Why the winter warm up makes for slippery conditions around Winnipeg
It wasn’t the coldest day, or the day with the most snow, but Tuesday was arguably one of the worst days for drivers on Winnipeg roads.
From the south perimeter to Polo Park, Henderson Highway and countless other areas of the city, crashes snarled traffic and caused delays during the daily commute.
Ahmed Shalaby, Professor and Municipal Infrastructure Chair at the University of Manitoba, said while warmer weather is seen by most as a plus, it can actually be a negative when it comes to driving conditions.
“The last couple of weeks we were at -20, -30 C and in those conditions the packed snow was forming on the road. As the temperature warmed up to -5 or -7, and with vehicles travelling on those roads, some of the snow melted … because it’s still below freezing, this melted snow turned into ice.
“We’re seeing this because some of the snow that was built up on the road has melted and turned into ice, and that ice has no texture and doesn’t allow for a vehicle tire to grip to it, and that creates more hazardous conditions than we would see otherwise.”
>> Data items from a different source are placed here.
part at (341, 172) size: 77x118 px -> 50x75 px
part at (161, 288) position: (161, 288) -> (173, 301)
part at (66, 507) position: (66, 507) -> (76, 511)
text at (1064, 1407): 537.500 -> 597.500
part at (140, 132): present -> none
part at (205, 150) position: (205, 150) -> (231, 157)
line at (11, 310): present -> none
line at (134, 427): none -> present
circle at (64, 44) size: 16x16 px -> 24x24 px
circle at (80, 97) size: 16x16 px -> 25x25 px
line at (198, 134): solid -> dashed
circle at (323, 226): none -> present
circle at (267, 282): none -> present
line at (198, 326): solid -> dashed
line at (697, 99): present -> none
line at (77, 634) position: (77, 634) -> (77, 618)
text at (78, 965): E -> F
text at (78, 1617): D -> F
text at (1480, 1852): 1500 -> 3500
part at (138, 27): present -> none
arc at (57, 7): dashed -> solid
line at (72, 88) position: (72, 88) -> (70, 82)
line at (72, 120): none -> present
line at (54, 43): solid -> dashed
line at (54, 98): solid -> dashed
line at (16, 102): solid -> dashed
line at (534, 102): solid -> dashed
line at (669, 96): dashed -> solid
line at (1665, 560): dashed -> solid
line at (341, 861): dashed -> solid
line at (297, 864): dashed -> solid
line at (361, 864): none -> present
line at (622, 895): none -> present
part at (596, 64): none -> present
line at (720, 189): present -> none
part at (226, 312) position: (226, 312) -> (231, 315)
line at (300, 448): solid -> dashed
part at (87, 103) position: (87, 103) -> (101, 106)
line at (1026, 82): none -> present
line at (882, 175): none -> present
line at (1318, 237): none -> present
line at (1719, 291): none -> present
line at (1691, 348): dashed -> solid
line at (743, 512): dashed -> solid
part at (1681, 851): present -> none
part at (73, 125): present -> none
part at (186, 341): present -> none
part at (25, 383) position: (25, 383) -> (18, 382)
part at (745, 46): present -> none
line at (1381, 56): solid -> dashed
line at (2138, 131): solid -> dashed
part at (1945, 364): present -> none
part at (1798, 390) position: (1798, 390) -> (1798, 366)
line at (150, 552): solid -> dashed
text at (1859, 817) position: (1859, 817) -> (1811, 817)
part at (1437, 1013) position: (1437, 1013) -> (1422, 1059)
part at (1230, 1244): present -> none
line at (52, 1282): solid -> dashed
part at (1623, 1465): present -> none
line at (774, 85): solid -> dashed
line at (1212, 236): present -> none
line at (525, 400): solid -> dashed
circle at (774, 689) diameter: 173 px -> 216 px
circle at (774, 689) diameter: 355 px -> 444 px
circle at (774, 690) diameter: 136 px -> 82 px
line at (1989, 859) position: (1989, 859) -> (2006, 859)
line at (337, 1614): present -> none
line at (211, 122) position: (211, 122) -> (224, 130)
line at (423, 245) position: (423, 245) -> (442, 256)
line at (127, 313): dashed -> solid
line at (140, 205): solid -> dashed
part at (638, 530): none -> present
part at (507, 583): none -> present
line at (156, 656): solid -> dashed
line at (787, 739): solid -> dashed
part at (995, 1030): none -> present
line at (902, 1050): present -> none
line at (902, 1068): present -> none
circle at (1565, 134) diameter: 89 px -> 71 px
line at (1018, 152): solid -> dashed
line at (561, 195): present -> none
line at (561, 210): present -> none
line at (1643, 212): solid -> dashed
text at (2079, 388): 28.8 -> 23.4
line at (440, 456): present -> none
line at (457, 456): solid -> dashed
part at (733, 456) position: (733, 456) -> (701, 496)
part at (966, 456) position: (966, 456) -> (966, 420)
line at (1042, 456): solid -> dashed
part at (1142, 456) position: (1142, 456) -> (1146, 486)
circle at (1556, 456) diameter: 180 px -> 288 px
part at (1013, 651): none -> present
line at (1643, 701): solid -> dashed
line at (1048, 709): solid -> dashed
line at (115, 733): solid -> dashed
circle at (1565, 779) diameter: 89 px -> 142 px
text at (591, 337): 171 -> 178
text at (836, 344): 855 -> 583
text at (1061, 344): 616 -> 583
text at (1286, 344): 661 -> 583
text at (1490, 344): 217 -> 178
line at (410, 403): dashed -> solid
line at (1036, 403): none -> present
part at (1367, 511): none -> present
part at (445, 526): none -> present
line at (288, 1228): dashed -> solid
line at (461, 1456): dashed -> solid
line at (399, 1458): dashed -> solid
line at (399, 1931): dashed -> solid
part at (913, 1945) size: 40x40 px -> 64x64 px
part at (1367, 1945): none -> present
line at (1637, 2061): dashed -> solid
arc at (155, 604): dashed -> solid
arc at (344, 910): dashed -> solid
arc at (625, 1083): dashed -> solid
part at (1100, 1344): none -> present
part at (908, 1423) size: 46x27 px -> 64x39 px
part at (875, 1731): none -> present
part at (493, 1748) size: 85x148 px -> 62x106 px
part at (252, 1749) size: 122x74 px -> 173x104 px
While many people were happy to see more moderate temperatures after the recent cold snap, their mood changed when they hit the road and discovered conditions were especially slippery.
Simply put, snow and ice melt when beneath vehicles’ tires in warmer weather, then freeze again, creating a layer of ice, causing the chaos on city streets.
“When you have ice on the road, especially when it’s covered by snow … it’s difficult to know how much traction you have, how much friction you have on the surface of the road,” Shalaby said, suggesting the best course of action is always to drive to conditions.
It’s a reminder for all drivers to go slow, and continue to take precaution, even when the weather isn’t extreme.